WHAT YOU HAVE TO DO –
Every record below is to be retyped exactly, with the pictures left out.

EXCERPTED DATA –
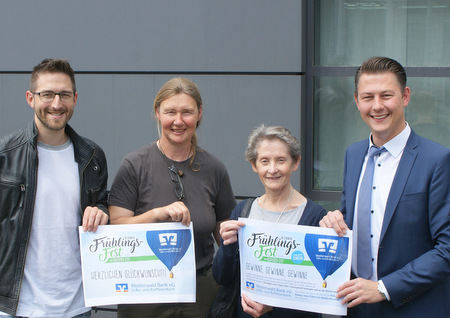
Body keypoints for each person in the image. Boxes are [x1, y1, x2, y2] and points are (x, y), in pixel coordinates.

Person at [319, 57, 450, 317]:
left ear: (405, 96)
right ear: (357, 100)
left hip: (414, 308)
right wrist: (335, 221)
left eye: (386, 95)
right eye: (368, 97)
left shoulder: (437, 160)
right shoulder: (353, 154)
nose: (377, 106)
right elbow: (354, 223)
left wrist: (383, 288)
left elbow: (446, 249)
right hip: (355, 308)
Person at [108, 77, 236, 317]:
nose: (178, 121)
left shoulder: (214, 169)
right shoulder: (134, 165)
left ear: (199, 113)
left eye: (187, 112)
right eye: (170, 112)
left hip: (202, 293)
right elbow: (115, 226)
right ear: (157, 113)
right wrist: (156, 215)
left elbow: (226, 234)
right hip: (144, 292)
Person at [0, 59, 109, 317]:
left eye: (64, 95)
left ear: (75, 98)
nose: (57, 104)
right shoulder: (5, 156)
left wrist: (102, 211)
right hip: (17, 308)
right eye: (47, 94)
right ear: (30, 98)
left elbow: (102, 204)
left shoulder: (92, 157)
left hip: (76, 307)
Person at [213, 125, 326, 318]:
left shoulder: (315, 216)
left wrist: (274, 308)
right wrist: (227, 245)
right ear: (254, 165)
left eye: (281, 160)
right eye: (264, 161)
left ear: (295, 162)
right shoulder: (243, 211)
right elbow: (222, 277)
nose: (272, 169)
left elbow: (319, 292)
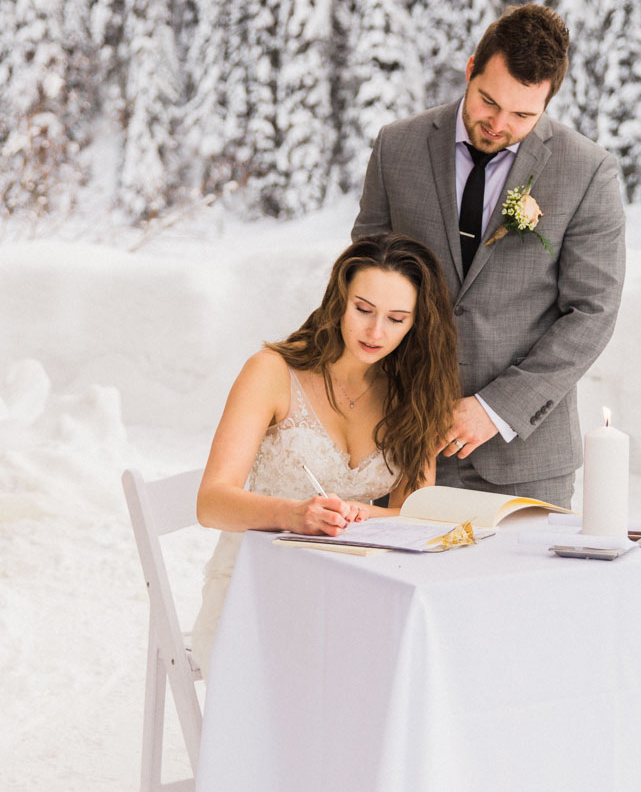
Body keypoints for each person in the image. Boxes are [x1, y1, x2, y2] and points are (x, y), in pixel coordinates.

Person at [352, 3, 626, 508]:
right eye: (487, 102)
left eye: (523, 114)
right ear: (470, 68)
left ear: (548, 103)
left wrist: (495, 408)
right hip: (396, 444)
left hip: (524, 462)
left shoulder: (588, 172)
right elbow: (361, 279)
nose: (499, 124)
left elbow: (592, 313)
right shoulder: (398, 147)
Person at [191, 233, 459, 670]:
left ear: (417, 324)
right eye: (363, 310)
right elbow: (211, 504)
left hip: (355, 594)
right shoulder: (272, 372)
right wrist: (294, 515)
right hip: (256, 590)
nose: (375, 332)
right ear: (339, 299)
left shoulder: (414, 394)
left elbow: (416, 518)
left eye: (396, 319)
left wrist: (359, 514)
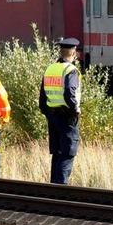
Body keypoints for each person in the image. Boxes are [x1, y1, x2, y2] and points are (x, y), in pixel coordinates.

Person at [39, 38, 81, 185]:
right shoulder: (71, 70)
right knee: (68, 152)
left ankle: (54, 188)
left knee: (57, 153)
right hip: (67, 117)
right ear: (74, 52)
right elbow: (70, 92)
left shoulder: (50, 69)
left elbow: (42, 98)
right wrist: (75, 110)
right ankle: (62, 188)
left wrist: (49, 113)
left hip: (53, 116)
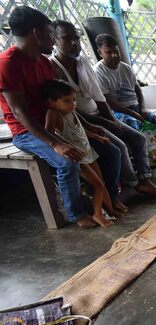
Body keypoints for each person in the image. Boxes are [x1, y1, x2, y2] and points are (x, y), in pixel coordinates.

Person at [0, 6, 96, 228]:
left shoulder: (43, 62)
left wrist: (86, 127)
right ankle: (76, 213)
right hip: (26, 132)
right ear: (36, 33)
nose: (53, 40)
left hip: (53, 123)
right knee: (66, 161)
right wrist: (55, 143)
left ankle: (100, 197)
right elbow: (18, 112)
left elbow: (58, 102)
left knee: (98, 147)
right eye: (50, 34)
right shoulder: (7, 63)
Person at [50, 21, 156, 197]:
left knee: (138, 138)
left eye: (77, 38)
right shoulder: (53, 67)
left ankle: (144, 180)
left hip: (99, 114)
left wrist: (112, 120)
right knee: (118, 146)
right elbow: (69, 109)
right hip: (80, 122)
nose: (75, 43)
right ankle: (131, 184)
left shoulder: (82, 61)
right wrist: (106, 122)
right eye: (68, 39)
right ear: (54, 40)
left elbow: (99, 97)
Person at [42, 79, 121, 227]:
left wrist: (97, 137)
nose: (72, 104)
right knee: (97, 185)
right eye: (67, 101)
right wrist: (64, 145)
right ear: (52, 101)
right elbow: (49, 133)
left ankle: (109, 210)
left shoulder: (71, 112)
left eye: (74, 100)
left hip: (87, 152)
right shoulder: (53, 113)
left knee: (101, 183)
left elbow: (80, 131)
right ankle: (98, 214)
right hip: (77, 157)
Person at [93, 34, 156, 137]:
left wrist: (142, 108)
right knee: (136, 127)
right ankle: (146, 152)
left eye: (116, 51)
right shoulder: (98, 71)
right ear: (100, 52)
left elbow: (138, 89)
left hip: (136, 107)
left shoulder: (126, 68)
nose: (114, 55)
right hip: (118, 112)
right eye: (109, 52)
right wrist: (132, 113)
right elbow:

WRITTEN SOLUTION –
Body keypoints for each person in the image. Boxes are [x1, y1, x2, y2] and points are (x, y), in pixel coordinates.

Person at [319, 57, 450, 317]:
left ear: (405, 96)
right ear: (357, 100)
left hip: (414, 308)
right wrist: (335, 221)
left eye: (386, 95)
right eye: (368, 97)
left shoulder: (437, 160)
right shoulder: (353, 154)
nose: (377, 106)
right elbow: (354, 223)
left wrist: (383, 288)
left elbow: (446, 249)
right hip: (355, 308)
Person at [108, 77, 236, 317]:
nose: (178, 121)
left shoulder: (214, 169)
right shoulder: (134, 165)
left ear: (199, 113)
left eye: (187, 112)
right eye: (170, 112)
left hip: (202, 293)
right elbow: (115, 226)
right ear: (157, 113)
right wrist: (156, 215)
left elbow: (226, 234)
right hip: (144, 292)
Person at [0, 59, 109, 317]:
left eye: (64, 95)
left ear: (75, 98)
nose: (57, 104)
right shoulder: (5, 156)
left wrist: (102, 211)
right hip: (17, 308)
right eye: (47, 94)
right ear: (30, 98)
left elbow: (102, 204)
left shoulder: (92, 157)
left hip: (76, 307)
Person at [213, 125, 326, 318]:
left shoulder: (315, 216)
left wrist: (274, 308)
right wrist: (227, 245)
right ear: (254, 165)
left eye: (281, 160)
right eye: (264, 161)
left ear: (295, 162)
right shoulder: (243, 211)
right elbow: (222, 277)
nose: (272, 169)
left elbow: (319, 292)
Body keypoints for each person in the image. Boxes are [x1, y1, x2, y2] and points are (x, y), in pixel coordinates.

Person at [352, 3, 626, 508]:
right eye: (487, 102)
left eye: (523, 114)
right ear: (470, 68)
left ear: (548, 103)
left wrist: (495, 408)
right hip: (396, 444)
left hip: (524, 462)
left shoulder: (588, 172)
right elbow: (361, 279)
nose: (499, 124)
left elbow: (592, 313)
right shoulder: (398, 147)
Person at [191, 233, 459, 670]:
left ear: (417, 324)
right eye: (363, 310)
right elbow: (211, 504)
left hip: (355, 594)
right shoulder: (272, 372)
right wrist: (294, 515)
right hip: (256, 590)
nose: (375, 332)
right ear: (339, 299)
left shoulder: (414, 394)
left elbow: (416, 518)
left eye: (396, 319)
left wrist: (359, 514)
Body keypoints for each person in the image. Boxes are [x1, y1, x2, y2] and points are (x, y), in pixel coordinates.

Person at [39, 38, 81, 185]:
right shoulder: (71, 70)
right knee: (68, 152)
left ankle: (54, 188)
left knee: (57, 153)
right hip: (67, 117)
right ear: (74, 52)
right elbow: (70, 92)
left shoulder: (50, 69)
left elbow: (42, 98)
right wrist: (75, 110)
right ankle: (62, 188)
left wrist: (49, 113)
left hip: (53, 116)
Body keypoints for each person in the image. Boxes are [x1, y1, x2, y2] and points are (x, y), in pixel coordinates.

Person at [0, 6, 96, 228]:
left shoulder: (43, 62)
left wrist: (86, 127)
right ankle: (76, 213)
right hip: (26, 132)
right ear: (36, 33)
nose: (53, 40)
left hip: (53, 123)
right knee: (66, 161)
right wrist: (55, 143)
left ankle: (100, 197)
right elbow: (18, 112)
left elbow: (58, 102)
left knee: (98, 147)
right eye: (50, 34)
right shoulder: (7, 63)
Person at [50, 21, 156, 197]:
left knee: (138, 138)
left eye: (77, 38)
right shoulder: (53, 67)
left ankle: (144, 180)
left hip: (99, 114)
left wrist: (112, 120)
right knee: (118, 146)
right elbow: (69, 109)
right hip: (80, 122)
nose: (75, 43)
right ankle: (131, 184)
left shoulder: (82, 61)
right wrist: (106, 122)
right eye: (68, 39)
right ear: (54, 40)
left elbow: (99, 97)
Person at [42, 79, 121, 227]:
left wrist: (97, 137)
nose: (72, 104)
right knee: (97, 185)
right eye: (67, 101)
right wrist: (64, 145)
right ear: (52, 101)
right elbow: (49, 133)
left ankle: (109, 210)
left shoulder: (71, 112)
left eye: (74, 100)
left hip: (87, 152)
right shoulder: (53, 113)
left knee: (101, 183)
left elbow: (80, 131)
right ankle: (98, 214)
right hip: (77, 157)
Person at [93, 34, 156, 137]:
left wrist: (142, 108)
right knee: (136, 127)
right ankle: (146, 152)
left eye: (116, 51)
right shoulder: (98, 71)
right ear: (100, 52)
left elbow: (138, 89)
left hip: (136, 107)
left shoulder: (126, 68)
nose: (114, 55)
right hip: (118, 112)
right eye: (109, 52)
right wrist: (132, 113)
right elbow:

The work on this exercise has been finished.